When an S3A Filesystem instance is created and initialized, the client checks if the bucket provided is valid. This can be slow. You can ignore bucket validation by configuring fs.s3a.bucket.probe
as follows:
<property> <name>fs.s3a.bucket.probe</name> <value>0</value> </property>
Note: if the bucket does not exist, this issue will surface when operations are performed on the filesystem; you will see UnknownStoreException
stack traces.
Applications normally ask for filesystems from the shared cache, via FileSystem.get()
or Path.getFileSystem()
. The cache, FileSystem.CACHE
will, for each user, cachec one instance of a filesystem for a given URI. All calls to FileSystem.get
for a cached FS for a URI such as s3a://landsat-pds/
will return that singe single instance.
FileSystem instances are created on-demand for the cache, and will be done in each thread which requests an instance. This is done outside of any synchronisation block. Once a task has an initialized FileSystem instance, it will, in a synchronized block add it to the cache. If it turns out that the cache now already has an instance for that URI, it will revert the cached copy to it, and close the FS instance it has just created.

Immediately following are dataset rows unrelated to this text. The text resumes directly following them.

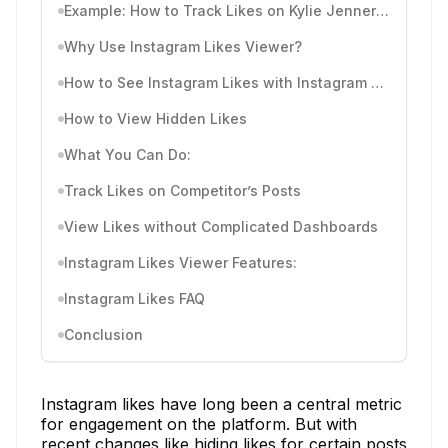
Example: How to Track Likes on Kylie Jenner’s Instagram
Why Use Instagram Likes Viewer?
How to See Instagram Likes with Instagram Likes Viewer
How to View Hidden Likes
What You Can Do:
Track Likes on Competitor’s Posts
View Likes without Complicated Dashboards
Instagram Likes Viewer Features:
Instagram Likes FAQ
Conclusion
Instagram likes have long been a central metric
for engagement on the platform. But with
recent changes like hiding likes for certain posts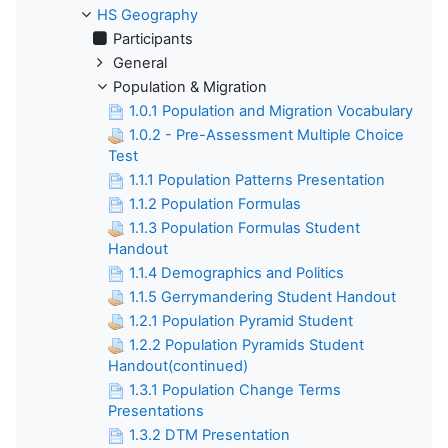
HS Geography
Participants
General
Population & Migration
1.0.1 Population and Migration Vocabulary
1.0.2 - Pre-Assessment Multiple Choice
Test
1.1.1 Population Patterns Presentation
1.1.2 Population Formulas
1.1.3 Population Formulas Student
Handout
1.1.4 Demographics and Politics
1.1.5 Gerrymandering Student Handout
1.2.1 Population Pyramid Student
1.2.2 Population Pyramids Student
Handout(continued)
1.3.1 Population Change Terms
Presentations
1.3.2 DTM Presentation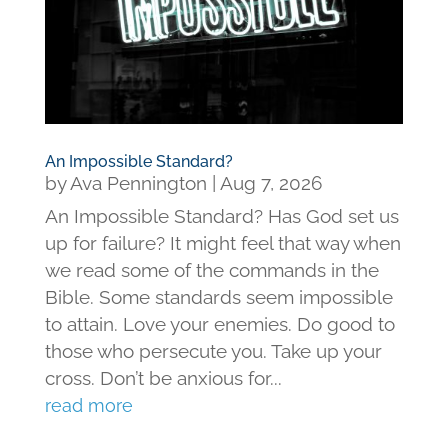
An Impossible Standard?
by
Ava Pennington
|
Aug 7, 2026
An Impossible Standard? Has God set us
up for failure? It might feel that way when
we read some of the commands in the
Bible. Some standards seem impossible
to attain. Love your enemies. Do good to
those who persecute you. Take up your
cross. Don’t be anxious for...
read more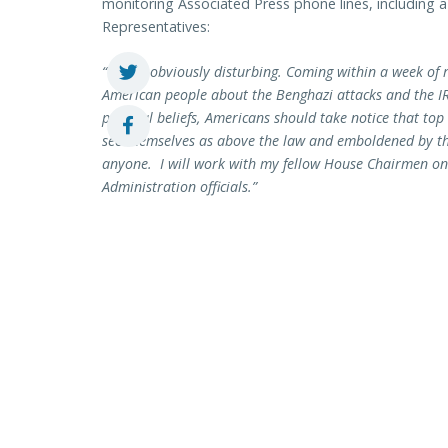
monitoring Associated Press phone lines, including a l
Representatives:
“This is obviously disturbing. Coming within a week of 
American people about the Benghazi attacks and the IR
political beliefs, Americans should take notice that to
see themselves as above the law and emboldened by the
anyone. I will work with my fellow House Chairmen o
Administration officials.”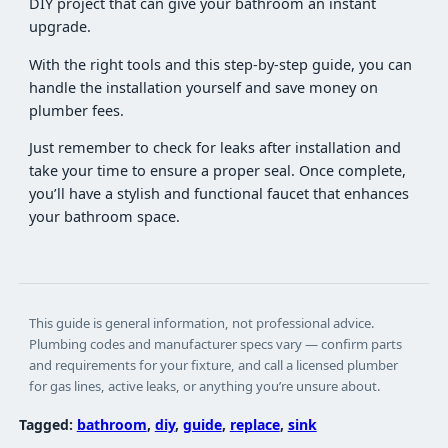
DIY project that can give your bathroom an instant
upgrade.
With the right tools and this step-by-step guide, you can
handle the installation yourself and save money on
plumber fees.
Just remember to check for leaks after installation and
take your time to ensure a proper seal. Once complete,
you’ll have a stylish and functional faucet that enhances
your bathroom space.
This guide is general information, not professional advice.
Plumbing codes and manufacturer specs vary — confirm parts
and requirements for your fixture, and call a licensed plumber
for gas lines, active leaks, or anything you’re unsure about.
Tagged:
bathroom
, 
diy
, 
guide
, 
replace
, 
sink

If a FileSystem takes time to be initialized, and many threads are trying to retrieve a FileSystem instance for the same S3 bucket in parallel, All but one of the threads will be doing useless work, and may unintentionally be creating lock contention on shared objects.
There is an option, fs.creation.parallel.count
, which uses a semaphore to limit the number of FS instances which may be created in parallel.
Setting this to a low number will reduce the amount of wasted work, at the expense of limiting the number of FileSystem clients which can be created simultaneously for different object stores/distributed filesystems.
For example, a value of four would put an upper limit on the number of wasted instantiations of a connector for the s3a://landsat-pds/
bucket.
<property> <name>fs.creation.parallel.count</name> <value>4</value> </property>
It would also mean that if four threads were in the process of creating such connectors, all threads trying to create connectors for other buckets, would end up blocking too.
Consider experimenting with this when running applications where many threads may try to simultaneously interact with the same slow-to-initialize object stores.